# Mexico troops find hybrid marijuana plant



## dontknowmuch (Dec 20, 2006)

http://news.yahoo.com/s/ap/20061220/ap_on_re_la_am_ca/mexico_drugs


would be nice to get a hold of some seeds


----------



## THE BROTHER'S GRUNT (Dec 20, 2006)

*That was a damn fine read mang. Would be some nice **** to get a hold of wouldn't it.  *


----------



## [email protected] (Dec 21, 2006)

Accually brothers I have just got a hold of 8 clones of this plant I live just south 
of michoacan here in mexico and when the army was moving in alot of smart farmers were heading out to other locations in fear of being arrested a couple of these farmers happened to stay in my pueblo I let them stay at my pad well because Iam a stoner and they had weed so it wirked the next morning we were smoking and I read the news about the hybrid I asked them If they knew where I could get some seeds and the guy said he would do me one better and came back that night wiith 8 pretty sickly looking clones I think that they were stashing them with withot light the deal is I have to keep them under my lights untile they come back and then I get to keep one
the plant looks just like regular weed except that the nodes are real close growing pretty much all I an say now but when I have had them under the lights a little longer I will give you a progress report


----------



## Stoney Bud (Dec 21, 2006)

I imagine that after this great publicity, this strain will be available in seed suppliers inventories as soon as next year.
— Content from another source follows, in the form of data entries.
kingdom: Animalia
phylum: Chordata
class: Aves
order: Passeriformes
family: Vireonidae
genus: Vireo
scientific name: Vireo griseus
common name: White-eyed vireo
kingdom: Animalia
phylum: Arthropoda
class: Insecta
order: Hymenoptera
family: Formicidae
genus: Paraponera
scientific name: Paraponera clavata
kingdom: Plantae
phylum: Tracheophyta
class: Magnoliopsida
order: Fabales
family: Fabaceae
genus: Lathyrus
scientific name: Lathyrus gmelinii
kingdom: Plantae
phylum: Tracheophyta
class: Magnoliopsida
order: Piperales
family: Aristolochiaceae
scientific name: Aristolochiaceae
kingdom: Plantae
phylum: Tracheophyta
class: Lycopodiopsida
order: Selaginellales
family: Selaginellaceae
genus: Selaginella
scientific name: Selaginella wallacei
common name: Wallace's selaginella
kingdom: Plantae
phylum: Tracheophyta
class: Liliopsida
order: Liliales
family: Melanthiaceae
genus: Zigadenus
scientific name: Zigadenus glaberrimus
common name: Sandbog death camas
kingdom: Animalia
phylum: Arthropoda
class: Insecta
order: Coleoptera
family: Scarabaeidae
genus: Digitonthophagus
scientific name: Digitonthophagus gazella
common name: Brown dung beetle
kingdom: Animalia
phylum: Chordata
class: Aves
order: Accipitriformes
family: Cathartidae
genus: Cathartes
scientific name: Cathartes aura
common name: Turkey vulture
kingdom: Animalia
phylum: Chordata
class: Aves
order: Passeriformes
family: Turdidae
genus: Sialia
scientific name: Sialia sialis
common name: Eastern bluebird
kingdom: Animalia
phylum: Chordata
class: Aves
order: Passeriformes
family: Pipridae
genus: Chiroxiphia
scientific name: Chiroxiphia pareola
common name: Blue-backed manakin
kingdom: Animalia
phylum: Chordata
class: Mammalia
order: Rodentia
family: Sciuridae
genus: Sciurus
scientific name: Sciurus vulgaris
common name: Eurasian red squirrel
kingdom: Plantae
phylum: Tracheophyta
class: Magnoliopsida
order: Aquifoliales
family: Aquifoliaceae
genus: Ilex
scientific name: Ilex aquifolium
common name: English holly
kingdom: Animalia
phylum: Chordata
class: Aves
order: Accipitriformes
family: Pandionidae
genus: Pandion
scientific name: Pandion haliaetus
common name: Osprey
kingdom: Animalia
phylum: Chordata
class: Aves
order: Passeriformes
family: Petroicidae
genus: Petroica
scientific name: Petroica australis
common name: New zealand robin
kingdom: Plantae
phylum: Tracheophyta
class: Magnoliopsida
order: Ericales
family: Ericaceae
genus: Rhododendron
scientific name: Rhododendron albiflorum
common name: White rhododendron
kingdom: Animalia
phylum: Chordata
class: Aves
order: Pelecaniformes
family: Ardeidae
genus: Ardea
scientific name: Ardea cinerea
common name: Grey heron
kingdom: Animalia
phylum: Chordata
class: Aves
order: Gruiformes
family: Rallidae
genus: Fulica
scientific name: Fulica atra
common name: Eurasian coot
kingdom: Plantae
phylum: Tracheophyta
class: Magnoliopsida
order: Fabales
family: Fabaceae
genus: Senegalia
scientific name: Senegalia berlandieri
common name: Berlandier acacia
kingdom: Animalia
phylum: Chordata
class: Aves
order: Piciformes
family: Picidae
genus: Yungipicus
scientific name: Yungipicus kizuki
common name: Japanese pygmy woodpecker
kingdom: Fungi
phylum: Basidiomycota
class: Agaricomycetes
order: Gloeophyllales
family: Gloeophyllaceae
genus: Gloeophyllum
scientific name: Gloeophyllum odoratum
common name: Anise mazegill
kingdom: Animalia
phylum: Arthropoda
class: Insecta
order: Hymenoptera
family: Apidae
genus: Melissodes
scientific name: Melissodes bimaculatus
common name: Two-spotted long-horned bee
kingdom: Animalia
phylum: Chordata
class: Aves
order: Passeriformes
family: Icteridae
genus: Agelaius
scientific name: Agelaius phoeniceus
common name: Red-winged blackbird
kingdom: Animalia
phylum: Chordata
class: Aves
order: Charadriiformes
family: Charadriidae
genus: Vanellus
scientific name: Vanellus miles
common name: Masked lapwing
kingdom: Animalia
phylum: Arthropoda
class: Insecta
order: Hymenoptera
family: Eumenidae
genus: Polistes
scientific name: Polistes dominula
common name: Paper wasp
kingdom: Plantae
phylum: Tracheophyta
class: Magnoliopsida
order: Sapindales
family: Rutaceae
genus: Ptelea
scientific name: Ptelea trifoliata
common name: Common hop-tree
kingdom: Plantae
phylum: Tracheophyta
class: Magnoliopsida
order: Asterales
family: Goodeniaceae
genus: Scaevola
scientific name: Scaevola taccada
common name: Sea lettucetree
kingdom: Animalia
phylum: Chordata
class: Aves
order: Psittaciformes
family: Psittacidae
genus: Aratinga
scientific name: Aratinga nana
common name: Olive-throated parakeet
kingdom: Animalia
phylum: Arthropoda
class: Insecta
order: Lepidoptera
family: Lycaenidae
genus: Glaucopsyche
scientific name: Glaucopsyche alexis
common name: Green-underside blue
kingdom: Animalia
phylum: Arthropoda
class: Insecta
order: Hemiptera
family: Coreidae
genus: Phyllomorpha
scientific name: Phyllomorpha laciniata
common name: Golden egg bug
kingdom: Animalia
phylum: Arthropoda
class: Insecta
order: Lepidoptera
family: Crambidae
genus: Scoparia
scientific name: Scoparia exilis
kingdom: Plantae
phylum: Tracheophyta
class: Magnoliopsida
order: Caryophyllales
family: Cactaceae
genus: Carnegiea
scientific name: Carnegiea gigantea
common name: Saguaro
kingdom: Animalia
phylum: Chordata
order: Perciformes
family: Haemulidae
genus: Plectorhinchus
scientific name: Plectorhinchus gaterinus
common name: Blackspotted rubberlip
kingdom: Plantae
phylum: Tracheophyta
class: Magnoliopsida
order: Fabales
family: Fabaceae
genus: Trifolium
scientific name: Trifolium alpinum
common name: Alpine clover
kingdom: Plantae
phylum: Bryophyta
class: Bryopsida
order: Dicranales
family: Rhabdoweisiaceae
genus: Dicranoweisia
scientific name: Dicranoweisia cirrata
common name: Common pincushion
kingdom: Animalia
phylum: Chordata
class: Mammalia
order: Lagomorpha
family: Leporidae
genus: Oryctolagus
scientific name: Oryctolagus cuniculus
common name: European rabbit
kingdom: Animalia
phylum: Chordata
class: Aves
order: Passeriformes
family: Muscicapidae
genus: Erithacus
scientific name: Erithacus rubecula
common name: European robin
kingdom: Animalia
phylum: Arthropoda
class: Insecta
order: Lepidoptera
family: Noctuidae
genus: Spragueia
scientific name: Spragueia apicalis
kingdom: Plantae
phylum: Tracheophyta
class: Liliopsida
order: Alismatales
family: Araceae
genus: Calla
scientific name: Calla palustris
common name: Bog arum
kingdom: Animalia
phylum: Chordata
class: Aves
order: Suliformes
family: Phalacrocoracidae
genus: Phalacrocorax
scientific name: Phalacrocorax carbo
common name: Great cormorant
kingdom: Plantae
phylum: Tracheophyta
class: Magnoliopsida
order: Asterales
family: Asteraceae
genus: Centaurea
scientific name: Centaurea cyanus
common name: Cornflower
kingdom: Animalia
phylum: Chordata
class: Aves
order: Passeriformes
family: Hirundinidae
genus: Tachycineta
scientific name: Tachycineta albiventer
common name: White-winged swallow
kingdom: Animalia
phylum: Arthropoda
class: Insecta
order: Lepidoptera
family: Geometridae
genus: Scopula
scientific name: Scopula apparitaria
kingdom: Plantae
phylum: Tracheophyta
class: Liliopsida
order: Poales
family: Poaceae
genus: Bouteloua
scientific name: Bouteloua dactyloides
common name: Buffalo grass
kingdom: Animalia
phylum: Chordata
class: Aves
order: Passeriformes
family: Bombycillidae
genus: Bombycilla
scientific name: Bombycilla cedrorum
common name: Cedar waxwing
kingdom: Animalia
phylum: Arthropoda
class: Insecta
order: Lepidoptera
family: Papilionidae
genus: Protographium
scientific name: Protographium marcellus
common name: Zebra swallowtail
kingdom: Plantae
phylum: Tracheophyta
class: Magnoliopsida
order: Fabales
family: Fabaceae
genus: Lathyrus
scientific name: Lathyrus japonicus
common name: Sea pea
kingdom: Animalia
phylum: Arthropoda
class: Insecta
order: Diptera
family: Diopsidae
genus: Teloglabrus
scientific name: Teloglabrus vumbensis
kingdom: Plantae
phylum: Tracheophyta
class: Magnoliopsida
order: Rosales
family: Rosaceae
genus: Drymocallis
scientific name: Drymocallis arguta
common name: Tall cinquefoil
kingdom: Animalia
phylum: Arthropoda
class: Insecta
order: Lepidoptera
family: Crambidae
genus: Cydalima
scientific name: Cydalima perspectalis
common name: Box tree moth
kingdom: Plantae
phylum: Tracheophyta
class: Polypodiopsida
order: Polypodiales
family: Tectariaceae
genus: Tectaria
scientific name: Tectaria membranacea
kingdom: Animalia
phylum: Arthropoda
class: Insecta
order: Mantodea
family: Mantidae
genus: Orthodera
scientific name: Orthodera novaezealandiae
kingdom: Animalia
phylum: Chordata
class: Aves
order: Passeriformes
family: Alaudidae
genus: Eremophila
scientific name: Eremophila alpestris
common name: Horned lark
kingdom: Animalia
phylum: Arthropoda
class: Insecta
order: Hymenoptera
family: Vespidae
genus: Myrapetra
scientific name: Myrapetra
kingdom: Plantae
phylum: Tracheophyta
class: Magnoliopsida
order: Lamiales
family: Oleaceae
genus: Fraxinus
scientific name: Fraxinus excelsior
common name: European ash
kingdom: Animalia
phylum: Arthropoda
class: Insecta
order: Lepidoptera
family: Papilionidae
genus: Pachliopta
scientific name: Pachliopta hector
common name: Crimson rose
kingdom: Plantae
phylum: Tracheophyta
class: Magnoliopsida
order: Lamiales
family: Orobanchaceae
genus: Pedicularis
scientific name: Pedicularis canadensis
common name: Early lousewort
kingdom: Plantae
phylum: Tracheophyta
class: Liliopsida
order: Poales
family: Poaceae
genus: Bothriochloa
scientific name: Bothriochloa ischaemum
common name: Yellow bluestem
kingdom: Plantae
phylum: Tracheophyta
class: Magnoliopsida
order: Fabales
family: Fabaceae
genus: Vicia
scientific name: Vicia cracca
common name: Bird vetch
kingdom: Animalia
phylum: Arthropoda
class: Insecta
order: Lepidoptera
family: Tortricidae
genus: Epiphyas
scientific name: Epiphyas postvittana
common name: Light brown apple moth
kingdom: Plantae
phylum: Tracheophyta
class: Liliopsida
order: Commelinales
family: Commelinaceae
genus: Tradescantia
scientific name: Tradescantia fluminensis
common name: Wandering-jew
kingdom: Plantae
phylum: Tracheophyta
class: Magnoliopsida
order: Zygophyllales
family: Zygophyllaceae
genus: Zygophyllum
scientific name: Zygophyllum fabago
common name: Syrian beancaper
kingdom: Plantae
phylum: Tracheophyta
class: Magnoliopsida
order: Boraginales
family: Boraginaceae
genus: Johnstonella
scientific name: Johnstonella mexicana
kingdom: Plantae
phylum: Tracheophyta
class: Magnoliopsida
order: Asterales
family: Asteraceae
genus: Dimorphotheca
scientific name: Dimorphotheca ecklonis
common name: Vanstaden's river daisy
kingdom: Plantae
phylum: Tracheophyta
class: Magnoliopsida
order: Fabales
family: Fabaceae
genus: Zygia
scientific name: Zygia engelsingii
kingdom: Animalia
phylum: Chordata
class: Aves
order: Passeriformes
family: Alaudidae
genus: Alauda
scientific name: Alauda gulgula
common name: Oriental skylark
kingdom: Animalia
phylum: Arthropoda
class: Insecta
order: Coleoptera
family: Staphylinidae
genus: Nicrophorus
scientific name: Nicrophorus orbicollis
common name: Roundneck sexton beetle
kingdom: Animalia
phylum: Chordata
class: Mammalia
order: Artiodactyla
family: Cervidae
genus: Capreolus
Cross strains, blues, whites, hahahahaaha, they never miss out on a good deal.

Lets watch and see...


----------



## Tonto (Dec 21, 2006)

I was floored to see that report on the front page of Yahoo! yesterday. Of course the first thing I thought was that I need some, with my seeming pension for the death of plants.


----------



## moneyme (Jan 2, 2007)

Any word on how the clones are doing? Can you post a pic?


----------



## Droster (Jan 2, 2007)

Its a shame they had to destroy all the crops =(


----------



## [email protected] (Jan 3, 2007)

well the clone i have is doing fine the guys came back and took the others but mine is doing fine the funny thing is the stalk at the bottem is starting to grow new secondary sets but these dont have fan leaves below the the are just growing strait from the stalk wierd huh about 14 inches tall now and really bushy sorry I dont have a cam but I did nute burn it once and am now flushing


----------



## GrewUp To ScrewUp (Jan 16, 2007)

Spa i hope ur not bullshitting. either way that link to yahoo doesnt work, go figure..


----------